Lecteur de Jean-Paul Sartre et Albert Camus
Hjulmand veut tout comprendre, l’esprit ouvert. Au journal L'Équipe, l’entraîneur confiait avoir lu Albert Camus et Jean-Paul Sartre. "J’ai aimé l’existentialisme ", souriait-il. Il apprécie aussi beaucoup le théologien danois Sören Kierkegaard, qui a augmenté en lui cette quête de l’identité. Un état d’esprit lié, peut-être à son passé: une carrière de joueur brisée à 26 ans après sept opérations au genou droit. De quoi prendre un peu de hauteur et se questionner sur le sport… Son oncle est mort d’un arrêt cardiaque sur un terrain de football. Alors quand il a vu Christian Eriksen s’effondrer sur la pelouse lors de l'Euro 2021, son calme a guidé les siens. Un relationnel très apprécié, développé au fil de ses expériences: entraîneur des jeunes à Lyngby, adjoint à Nordsjaelland avant d’être n°1 et champion, avec entre-temps un passage raté à Mayence (24 matchs). Pas du genre à crier publiquement sur ses joueurs, Kasper Hjulmand est invaincu depuis son arrivée en Allemagne l'été dernier en remplacement de Xabi Alonso (4 victoires, 3 nuls), dans le Top 5 en Bundesliga.

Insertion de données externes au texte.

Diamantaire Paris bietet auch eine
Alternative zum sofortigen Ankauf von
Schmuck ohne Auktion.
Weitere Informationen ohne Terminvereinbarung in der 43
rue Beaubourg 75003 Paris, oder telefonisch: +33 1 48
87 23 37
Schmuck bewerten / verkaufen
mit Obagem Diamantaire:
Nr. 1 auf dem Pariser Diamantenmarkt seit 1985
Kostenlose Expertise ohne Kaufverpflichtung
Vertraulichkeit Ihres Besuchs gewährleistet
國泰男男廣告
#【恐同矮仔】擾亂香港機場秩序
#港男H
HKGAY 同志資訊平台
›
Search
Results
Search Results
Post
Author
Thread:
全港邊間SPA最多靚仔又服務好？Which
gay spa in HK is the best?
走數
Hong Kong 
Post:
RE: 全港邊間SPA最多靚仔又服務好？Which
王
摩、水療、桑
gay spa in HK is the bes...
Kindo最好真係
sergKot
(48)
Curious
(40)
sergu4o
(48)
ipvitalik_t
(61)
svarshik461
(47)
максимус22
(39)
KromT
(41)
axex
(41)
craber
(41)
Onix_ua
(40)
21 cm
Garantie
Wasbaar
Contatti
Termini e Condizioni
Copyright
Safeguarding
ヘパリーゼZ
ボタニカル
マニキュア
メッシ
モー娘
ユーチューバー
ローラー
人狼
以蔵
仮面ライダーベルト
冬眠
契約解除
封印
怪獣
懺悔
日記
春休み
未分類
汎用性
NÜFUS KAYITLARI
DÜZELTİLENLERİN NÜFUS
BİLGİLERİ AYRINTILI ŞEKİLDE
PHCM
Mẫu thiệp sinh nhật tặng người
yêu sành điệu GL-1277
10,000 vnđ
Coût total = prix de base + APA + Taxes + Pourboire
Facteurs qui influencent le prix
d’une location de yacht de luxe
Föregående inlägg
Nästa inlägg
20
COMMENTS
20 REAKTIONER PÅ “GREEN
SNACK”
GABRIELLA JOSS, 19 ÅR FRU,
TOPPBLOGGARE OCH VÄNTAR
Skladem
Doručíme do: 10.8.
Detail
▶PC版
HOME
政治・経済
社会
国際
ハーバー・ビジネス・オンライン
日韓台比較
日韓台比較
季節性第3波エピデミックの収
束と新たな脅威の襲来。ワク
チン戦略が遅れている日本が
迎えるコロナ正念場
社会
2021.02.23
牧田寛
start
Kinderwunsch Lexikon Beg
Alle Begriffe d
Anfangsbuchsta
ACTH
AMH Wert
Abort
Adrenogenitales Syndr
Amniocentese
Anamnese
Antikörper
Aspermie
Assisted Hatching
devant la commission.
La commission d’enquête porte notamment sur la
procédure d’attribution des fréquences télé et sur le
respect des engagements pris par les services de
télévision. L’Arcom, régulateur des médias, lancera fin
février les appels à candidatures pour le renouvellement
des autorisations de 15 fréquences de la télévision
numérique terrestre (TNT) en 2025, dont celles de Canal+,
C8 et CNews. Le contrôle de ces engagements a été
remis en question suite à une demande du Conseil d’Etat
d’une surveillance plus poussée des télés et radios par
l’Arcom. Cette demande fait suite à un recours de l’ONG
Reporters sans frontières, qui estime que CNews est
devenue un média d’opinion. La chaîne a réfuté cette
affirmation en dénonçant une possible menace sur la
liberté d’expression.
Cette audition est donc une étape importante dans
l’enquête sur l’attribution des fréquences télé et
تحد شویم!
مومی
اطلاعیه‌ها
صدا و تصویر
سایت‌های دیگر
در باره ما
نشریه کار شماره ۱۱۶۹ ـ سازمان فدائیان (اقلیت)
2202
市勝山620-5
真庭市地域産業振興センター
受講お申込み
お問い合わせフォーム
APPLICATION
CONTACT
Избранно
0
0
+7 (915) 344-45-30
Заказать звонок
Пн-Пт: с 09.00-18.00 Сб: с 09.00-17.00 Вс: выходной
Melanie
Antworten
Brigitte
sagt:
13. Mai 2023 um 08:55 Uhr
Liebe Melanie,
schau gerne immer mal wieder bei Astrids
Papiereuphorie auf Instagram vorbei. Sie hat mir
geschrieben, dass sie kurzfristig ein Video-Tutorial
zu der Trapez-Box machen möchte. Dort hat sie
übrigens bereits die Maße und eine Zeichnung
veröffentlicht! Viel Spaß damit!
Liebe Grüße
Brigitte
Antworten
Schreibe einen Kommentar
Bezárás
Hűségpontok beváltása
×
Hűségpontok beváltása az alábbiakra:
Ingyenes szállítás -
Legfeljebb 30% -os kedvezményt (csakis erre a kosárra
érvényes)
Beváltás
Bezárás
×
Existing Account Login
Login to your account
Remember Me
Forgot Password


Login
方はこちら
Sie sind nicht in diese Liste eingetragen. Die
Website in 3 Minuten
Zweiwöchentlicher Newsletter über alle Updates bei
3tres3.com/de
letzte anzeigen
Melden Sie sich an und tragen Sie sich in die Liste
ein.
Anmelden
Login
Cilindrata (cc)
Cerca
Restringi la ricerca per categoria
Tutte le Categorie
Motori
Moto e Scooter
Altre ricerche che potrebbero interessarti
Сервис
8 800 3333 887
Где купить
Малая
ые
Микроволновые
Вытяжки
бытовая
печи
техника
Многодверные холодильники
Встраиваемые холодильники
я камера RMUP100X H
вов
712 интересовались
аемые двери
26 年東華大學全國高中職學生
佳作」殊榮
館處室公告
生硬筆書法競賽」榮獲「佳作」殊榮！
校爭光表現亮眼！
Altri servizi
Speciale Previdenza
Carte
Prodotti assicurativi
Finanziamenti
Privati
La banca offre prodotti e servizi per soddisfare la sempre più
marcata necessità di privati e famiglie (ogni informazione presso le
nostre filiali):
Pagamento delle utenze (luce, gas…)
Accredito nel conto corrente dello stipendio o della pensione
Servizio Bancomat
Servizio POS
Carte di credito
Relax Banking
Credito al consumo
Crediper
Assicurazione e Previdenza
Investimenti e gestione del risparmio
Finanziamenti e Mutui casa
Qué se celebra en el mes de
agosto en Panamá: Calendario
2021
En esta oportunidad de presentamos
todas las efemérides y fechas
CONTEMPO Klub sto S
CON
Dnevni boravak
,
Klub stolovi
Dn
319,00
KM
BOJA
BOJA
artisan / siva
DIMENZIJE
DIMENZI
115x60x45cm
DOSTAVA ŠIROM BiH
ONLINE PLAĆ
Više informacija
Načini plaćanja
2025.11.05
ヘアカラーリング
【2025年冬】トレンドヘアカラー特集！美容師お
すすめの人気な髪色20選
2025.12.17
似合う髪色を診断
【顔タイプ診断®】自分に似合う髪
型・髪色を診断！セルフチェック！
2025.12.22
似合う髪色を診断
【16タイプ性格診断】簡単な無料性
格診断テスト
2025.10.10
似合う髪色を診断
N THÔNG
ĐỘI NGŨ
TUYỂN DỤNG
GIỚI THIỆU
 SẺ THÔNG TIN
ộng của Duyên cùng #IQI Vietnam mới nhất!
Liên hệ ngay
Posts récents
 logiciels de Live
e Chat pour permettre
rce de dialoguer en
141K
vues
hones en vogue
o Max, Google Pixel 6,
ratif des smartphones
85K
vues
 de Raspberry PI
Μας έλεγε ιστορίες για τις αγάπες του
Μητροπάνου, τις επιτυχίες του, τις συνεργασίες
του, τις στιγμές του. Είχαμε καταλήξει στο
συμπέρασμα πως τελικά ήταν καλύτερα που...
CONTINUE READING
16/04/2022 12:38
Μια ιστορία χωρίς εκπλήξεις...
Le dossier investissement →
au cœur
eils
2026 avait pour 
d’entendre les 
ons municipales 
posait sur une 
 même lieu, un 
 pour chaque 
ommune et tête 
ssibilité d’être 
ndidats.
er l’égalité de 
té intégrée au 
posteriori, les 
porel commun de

Il s'est positionné contre le Mondial au Qatar
Pas sûr, par ailleurs, qu’il apprécie le mode de fonctionnement du PSG, financé directement par le Qatar. Car lorsqu’il était sélectionneur, tiraillé entre le respect des droits de l’Homme et la volonté de performer, il avait longuement détaillé sa pensée sur le Mondial 2022 dans l’émirat sur le site The Player’s Tribune. "Certaines choses sont très claires. Nous savons tous que la façon dont cette Coupe du monde a été attribuée était erronée. C’est fou que les joueurs et les entraîneurs ne soient pas entendus dans ces grandes décisions. Je ne crois pas vraiment que les gens au sommet prennent les bonnes décisions. Suis-je d’accord avec la décision de faire du Qatar l’hôte de ce tournoi? Non. Absolument pas. Notre équipe prône la diversité, la tolérance et le respect de toutes les personnes. Nous connaissons les problèmes avec le Qatar autour de ces valeurs."
Sa sélection avait poussé pour porter un brassard arc-en-ciel et peut-être un peu perdu en énergie dans cette bataille. Mais Hjulmand n’aime pas déroger à ses valeurs. Il s’intéresse au monde qui change. En 2015, les Nations unies ont publié dix-sept objectifs de développement durable. Chez lui, Kasper Hjulmand a un ballon sur lequel chacun d’entre eux est inscrit.